Sixty-seven patients with first Q-wave acute anterior myocardial infarction not treated with thrombolytic agents underwent baseline echocardiographic, haemodynamic, and radionuclide angiographie evaluation 4–7 days after the onset of symptoms. The echocardiographic and radionuclide evaluations were repeated after 1 year in the 55 patients who completed the follow-up. By multivariate stepwise linear regression analysis, left ventricular end-diastolic volume after 1 year and change from baseline were modelled as a function of baseline left ventricular end-diastolic volume and other potential predictors.

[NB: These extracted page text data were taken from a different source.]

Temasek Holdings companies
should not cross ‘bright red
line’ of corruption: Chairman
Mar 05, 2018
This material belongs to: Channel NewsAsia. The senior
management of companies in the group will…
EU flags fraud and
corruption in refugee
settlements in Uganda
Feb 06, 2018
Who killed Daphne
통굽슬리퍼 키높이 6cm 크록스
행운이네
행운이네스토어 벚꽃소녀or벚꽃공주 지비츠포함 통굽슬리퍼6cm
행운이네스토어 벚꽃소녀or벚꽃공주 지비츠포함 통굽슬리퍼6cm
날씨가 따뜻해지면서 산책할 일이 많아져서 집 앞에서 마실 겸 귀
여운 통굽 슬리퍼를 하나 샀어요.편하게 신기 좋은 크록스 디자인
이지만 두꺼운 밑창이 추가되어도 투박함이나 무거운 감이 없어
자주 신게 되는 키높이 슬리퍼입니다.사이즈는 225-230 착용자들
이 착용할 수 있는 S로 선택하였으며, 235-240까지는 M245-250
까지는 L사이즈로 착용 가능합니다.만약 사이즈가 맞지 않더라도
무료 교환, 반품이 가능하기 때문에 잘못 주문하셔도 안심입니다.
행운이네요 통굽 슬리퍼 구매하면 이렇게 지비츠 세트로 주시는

A model including left ventricular end-diastolic pressure, global wall motion score, baseline left ventricular end-diastolic volume, and a Thrombolysis in Myocardial Infarction (TIM!) score of 0–1 was able to predict 84% of the left ventricular end—diastolic volume at the follow-up; a TIMI score of 0–1, the transverse end-diastolic diameter, global wall motion score, and the number of coronary vessels with 70% stenosis accounted for 81% of the variation in left ventricular end-diastolic volume from baseline, while the transverse end-diastolic diameter was inversely related to this parameter.


The results of this study demonstrate that after an anterior myocardial infarction, the patency of the infarct-related artery is the major determinant of late left ventricular dilation, while left ventricular end-diastolic pressure influences early left ventricular dilation and baseline end-diastolic volume. Therefore, to improve left ventricular remodelling, it appears necessary to increase the patency of the infarct-related artery and improve the diastolic loading of the left ventricle at an early stage in the infarction. The inverse relationship between baseline left ventricular transverse diameter and the change in left ventricular volume after discharge indicates that the higher the baseline left ventricular volume, the less it changed during the follow-up. The global wall motion score appears to be a non-invasive parameter that is useful for identifying patients with a high risk of progressive left ventricular dilation.